--- Work required ---
Take the records below from their first line to the line with "Wie kann ich Beiträge den Moderatoren melden?", and restate those lines word for word.

Data supplied: Begin

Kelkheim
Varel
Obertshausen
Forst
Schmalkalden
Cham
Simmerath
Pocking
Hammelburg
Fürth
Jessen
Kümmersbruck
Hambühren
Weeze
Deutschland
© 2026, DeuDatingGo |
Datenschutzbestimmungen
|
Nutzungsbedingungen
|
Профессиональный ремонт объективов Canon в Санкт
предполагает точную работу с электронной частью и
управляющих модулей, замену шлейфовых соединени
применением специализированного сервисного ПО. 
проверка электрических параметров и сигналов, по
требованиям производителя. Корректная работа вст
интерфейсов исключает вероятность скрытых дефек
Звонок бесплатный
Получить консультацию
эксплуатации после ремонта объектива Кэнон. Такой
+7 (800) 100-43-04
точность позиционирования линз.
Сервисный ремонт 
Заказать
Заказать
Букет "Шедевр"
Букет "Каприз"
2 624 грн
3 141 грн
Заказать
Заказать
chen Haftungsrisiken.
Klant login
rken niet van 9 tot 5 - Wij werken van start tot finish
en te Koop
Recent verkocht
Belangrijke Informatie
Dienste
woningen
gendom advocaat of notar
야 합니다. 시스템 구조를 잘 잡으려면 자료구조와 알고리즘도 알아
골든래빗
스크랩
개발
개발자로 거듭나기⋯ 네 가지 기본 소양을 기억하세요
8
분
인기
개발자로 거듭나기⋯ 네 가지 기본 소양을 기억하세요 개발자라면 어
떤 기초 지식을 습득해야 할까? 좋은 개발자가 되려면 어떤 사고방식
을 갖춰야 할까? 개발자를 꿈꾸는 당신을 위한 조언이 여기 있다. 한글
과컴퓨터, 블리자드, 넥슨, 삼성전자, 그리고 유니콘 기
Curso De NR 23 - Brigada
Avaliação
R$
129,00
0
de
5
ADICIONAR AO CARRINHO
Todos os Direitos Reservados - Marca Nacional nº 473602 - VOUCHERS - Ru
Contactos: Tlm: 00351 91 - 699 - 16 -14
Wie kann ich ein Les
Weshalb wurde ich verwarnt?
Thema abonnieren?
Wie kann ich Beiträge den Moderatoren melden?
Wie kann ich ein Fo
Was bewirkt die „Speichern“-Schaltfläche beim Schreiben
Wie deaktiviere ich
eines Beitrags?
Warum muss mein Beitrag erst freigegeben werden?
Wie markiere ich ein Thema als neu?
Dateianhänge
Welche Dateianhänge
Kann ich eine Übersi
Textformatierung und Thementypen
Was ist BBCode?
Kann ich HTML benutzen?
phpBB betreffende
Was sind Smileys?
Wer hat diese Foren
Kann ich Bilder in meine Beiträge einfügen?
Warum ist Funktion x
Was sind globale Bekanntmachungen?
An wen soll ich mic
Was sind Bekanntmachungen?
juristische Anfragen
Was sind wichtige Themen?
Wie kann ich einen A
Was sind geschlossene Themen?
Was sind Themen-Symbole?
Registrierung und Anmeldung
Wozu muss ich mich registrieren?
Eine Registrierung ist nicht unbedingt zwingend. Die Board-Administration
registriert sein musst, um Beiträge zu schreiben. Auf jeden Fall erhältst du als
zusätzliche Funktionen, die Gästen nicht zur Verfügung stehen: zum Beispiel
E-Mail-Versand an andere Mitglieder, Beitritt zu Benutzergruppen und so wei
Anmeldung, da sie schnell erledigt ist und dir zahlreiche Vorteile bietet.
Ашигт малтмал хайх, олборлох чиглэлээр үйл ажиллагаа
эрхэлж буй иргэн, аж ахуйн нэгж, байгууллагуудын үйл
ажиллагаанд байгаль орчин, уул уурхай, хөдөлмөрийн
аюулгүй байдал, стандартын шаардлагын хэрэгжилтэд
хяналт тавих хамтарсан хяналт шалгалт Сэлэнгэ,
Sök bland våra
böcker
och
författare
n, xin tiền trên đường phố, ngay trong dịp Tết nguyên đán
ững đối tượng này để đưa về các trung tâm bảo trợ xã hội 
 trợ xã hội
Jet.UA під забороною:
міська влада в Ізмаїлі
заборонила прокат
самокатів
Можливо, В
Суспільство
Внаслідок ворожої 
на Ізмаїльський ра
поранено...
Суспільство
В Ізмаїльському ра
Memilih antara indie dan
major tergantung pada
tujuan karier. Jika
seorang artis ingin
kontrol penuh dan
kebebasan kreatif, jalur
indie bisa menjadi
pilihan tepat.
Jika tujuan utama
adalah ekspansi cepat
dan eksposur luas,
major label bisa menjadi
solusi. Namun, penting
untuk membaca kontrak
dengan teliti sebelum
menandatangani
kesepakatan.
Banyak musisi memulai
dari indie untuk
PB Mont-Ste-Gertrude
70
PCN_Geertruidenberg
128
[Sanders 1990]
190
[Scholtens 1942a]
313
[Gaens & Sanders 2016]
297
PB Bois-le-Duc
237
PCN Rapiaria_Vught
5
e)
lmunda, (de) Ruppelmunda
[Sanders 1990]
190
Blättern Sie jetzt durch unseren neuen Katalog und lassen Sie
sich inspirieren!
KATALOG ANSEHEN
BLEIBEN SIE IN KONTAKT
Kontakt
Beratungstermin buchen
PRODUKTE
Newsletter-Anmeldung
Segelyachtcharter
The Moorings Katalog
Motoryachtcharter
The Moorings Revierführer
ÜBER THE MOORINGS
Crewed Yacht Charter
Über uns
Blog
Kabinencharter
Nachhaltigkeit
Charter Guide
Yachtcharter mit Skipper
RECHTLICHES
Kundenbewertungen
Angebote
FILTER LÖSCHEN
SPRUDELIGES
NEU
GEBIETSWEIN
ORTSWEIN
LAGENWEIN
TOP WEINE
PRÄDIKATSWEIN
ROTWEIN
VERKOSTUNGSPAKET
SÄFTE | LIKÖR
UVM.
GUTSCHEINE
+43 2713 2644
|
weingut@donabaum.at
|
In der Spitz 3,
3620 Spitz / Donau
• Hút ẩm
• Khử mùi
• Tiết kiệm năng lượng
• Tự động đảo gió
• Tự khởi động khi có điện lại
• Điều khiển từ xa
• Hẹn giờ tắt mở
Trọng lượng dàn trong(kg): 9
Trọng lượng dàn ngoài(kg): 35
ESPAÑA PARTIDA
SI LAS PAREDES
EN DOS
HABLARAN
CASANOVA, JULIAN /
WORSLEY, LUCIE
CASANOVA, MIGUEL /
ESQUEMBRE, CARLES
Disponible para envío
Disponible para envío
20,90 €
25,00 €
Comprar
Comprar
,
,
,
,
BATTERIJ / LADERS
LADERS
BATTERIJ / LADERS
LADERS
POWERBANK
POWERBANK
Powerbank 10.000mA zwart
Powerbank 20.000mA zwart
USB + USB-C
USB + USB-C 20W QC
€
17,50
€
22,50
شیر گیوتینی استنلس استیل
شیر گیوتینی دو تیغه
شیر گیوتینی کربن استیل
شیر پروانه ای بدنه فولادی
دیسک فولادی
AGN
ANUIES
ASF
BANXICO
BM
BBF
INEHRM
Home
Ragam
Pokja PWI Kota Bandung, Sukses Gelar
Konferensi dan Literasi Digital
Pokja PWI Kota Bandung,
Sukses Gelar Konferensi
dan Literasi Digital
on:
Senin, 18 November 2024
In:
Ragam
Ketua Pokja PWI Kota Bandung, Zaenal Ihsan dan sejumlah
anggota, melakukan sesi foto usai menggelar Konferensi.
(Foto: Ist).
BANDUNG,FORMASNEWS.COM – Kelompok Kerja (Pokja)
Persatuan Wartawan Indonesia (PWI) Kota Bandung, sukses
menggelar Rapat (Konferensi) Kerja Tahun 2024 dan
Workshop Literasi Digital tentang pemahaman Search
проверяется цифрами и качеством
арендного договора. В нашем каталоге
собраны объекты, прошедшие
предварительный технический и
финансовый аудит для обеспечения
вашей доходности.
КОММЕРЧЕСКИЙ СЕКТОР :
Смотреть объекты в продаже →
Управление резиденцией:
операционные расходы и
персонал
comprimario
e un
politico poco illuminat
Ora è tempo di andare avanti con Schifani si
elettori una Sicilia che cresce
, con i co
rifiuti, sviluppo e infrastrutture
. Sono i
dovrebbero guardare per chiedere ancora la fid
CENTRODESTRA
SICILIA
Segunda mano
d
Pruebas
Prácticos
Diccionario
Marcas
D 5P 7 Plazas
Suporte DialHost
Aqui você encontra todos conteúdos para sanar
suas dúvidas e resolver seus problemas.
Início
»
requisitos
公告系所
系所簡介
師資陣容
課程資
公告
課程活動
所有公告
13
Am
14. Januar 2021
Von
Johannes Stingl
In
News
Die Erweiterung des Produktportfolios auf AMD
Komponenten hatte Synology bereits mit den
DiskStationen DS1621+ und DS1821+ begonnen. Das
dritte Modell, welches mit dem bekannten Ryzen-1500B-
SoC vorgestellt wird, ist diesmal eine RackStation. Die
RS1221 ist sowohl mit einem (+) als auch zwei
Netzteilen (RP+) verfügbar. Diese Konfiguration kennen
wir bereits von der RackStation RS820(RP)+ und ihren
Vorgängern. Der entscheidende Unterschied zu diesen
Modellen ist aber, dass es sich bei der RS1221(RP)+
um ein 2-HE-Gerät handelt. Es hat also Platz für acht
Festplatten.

Data supplied: End

--- Your response ---
Kelkheim
Varel
Obertshausen
Forst
Schmalkalden
Cham
Simmerath
Pocking
Hammelburg
Fürth
Jessen
Kümmersbruck
Hambühren
Weeze
Deutschland
© 2026, DeuDatingGo |
Datenschutzbestimmungen
|
Nutzungsbedingungen
|
Профессиональный ремонт объективов Canon в Санкт
предполагает точную работу с электронной частью и
управляющих модулей, замену шлейфовых соединени
применением специализированного сервисного ПО. 
проверка электрических параметров и сигналов, по
требованиям производителя. Корректная работа вст
интерфейсов исключает вероятность скрытых дефек
Звонок бесплатный
Получить консультацию
эксплуатации после ремонта объектива Кэнон. Такой
+7 (800) 100-43-04
точность позиционирования линз.
Сервисный ремонт 
Заказать
Заказать
Букет "Шедевр"
Букет "Каприз"
2 624 грн
3 141 грн
Заказать
Заказать
chen Haftungsrisiken.
Klant login
rken niet van 9 tot 5 - Wij werken van start tot finish
en te Koop
Recent verkocht
Belangrijke Informatie
Dienste
woningen
gendom advocaat of notar
야 합니다. 시스템 구조를 잘 잡으려면 자료구조와 알고리즘도 알아
골든래빗
스크랩
개발
개발자로 거듭나기⋯ 네 가지 기본 소양을 기억하세요
8
분
인기
개발자로 거듭나기⋯ 네 가지 기본 소양을 기억하세요 개발자라면 어
떤 기초 지식을 습득해야 할까? 좋은 개발자가 되려면 어떤 사고방식
을 갖춰야 할까? 개발자를 꿈꾸는 당신을 위한 조언이 여기 있다. 한글
과컴퓨터, 블리자드, 넥슨, 삼성전자, 그리고 유니콘 기
Curso De NR 23 - Brigada
Avaliação
R$
129,00
0
de
5
ADICIONAR AO CARRINHO
Todos os Direitos Reservados - Marca Nacional nº 473602 - VOUCHERS - Ru
Contactos: Tlm: 00351 91 - 699 - 16 -14
Wie kann ich ein Les
Weshalb wurde ich verwarnt?
Thema abonnieren?
Wie kann ich Beiträge den Moderatoren melden?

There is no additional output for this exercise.